CHARLESTON, W.Va. — Gov. Jim Justice says he has signed the bill that would dismantle the state Department of Education and the Arts.
In the same announcement, Justice said he aims to create a new Department of the Arts and Culture and History. It wasn’t immediately clear when or how such a department would be created.
“We’ve checked and double checked and there will be no lapses in federal funding and no harm caused to any of these programs,” Justice stated. “There are going to be real cost savings here and at the same time we are going to create the Department of the Arts and Culture and History that will answer directly to me.
“We want to preserve and aggressively grow our arts in West Virginia while at the same time making our education department, and government, more efficient and responsive.”
The bill would move the agencies within Education and the Arts to other existing departments, including the Department of Education and the Department of Commerce.

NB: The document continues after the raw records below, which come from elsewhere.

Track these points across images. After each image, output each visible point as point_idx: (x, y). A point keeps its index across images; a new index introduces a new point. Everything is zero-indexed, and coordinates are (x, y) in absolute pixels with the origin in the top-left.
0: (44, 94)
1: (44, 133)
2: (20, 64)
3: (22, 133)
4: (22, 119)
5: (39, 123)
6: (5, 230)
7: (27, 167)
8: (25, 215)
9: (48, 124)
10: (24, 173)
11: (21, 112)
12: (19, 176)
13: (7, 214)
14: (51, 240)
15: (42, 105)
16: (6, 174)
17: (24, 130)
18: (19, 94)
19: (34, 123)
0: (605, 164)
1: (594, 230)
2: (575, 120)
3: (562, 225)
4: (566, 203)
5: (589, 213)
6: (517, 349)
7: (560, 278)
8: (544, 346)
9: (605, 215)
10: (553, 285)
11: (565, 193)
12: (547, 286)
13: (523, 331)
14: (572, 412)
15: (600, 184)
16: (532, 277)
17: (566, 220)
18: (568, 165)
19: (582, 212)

But critics of the bill had expressed worry about several factors including the loss of an official advocate for the arts, the time required to efficiently move the agencies, the continued flow of federal funding and what would happen to some programs that are not specifically mentioned in the bill.
A news release indicated the Justice administration concluded that no programs are at risk of having their federal funding reduced.
The administration also concluded that some programs — like the Office of Professional Development — that had been under Education and the Arts will be more appropriately administered in the Department of Education.
The administration wound up agreeing with proponents that the move will save money and make government more efficient.
“I want to thank Gov. Jim Justice for today taking this extraordinary step forward to give our teachers and principals more control over their professional development programs, and to eliminate some of the unneeded bureaucracy that’s been holding back our state’s educational system,” said House Education Chairman Paul Espinosa.
Espinosa, R-Jefferson, has been one of the main advocates for the bill.
“As we’ve said all along, House Bill 4006 was designed to make our education department more efficient and better tailored to fit the needs of our students, educators and administrators. I’m also glad the governor has recognized our commitment to ensuring there be no disruption of federal funds or services provided by these programs.”
What Justice would do with the bill has been highly-anticipated ever since it passed during the regular legislative session.
Conflict over what to do resulted in the firing of Justice’s high-profile secretary for Education and the Arts, Gayle Manchin, the wife of U.S. Sen. Joe Manchin.
The Department of Education and the Arts was established by then-Gov. Gaston Caperton, along with other super secretary cabinet positions. In 1989, Caperton proposed a constitutional amendment that would have placed responsibility for public education with the department, rather than with the state Board of Education.
The amendment was defeated, but the department lived.
There was disagreement this year over how much would be saved by doing away with Education and the Arts.
A fiscal note from the Department of Education — which is a separate agency from Education and the Arts — estimates savings of $750,000 through the elimination of some staff positions.
A separate fiscal note from the Department of Education and the Arts estimates no savings and suggests the move could actually be inefficient.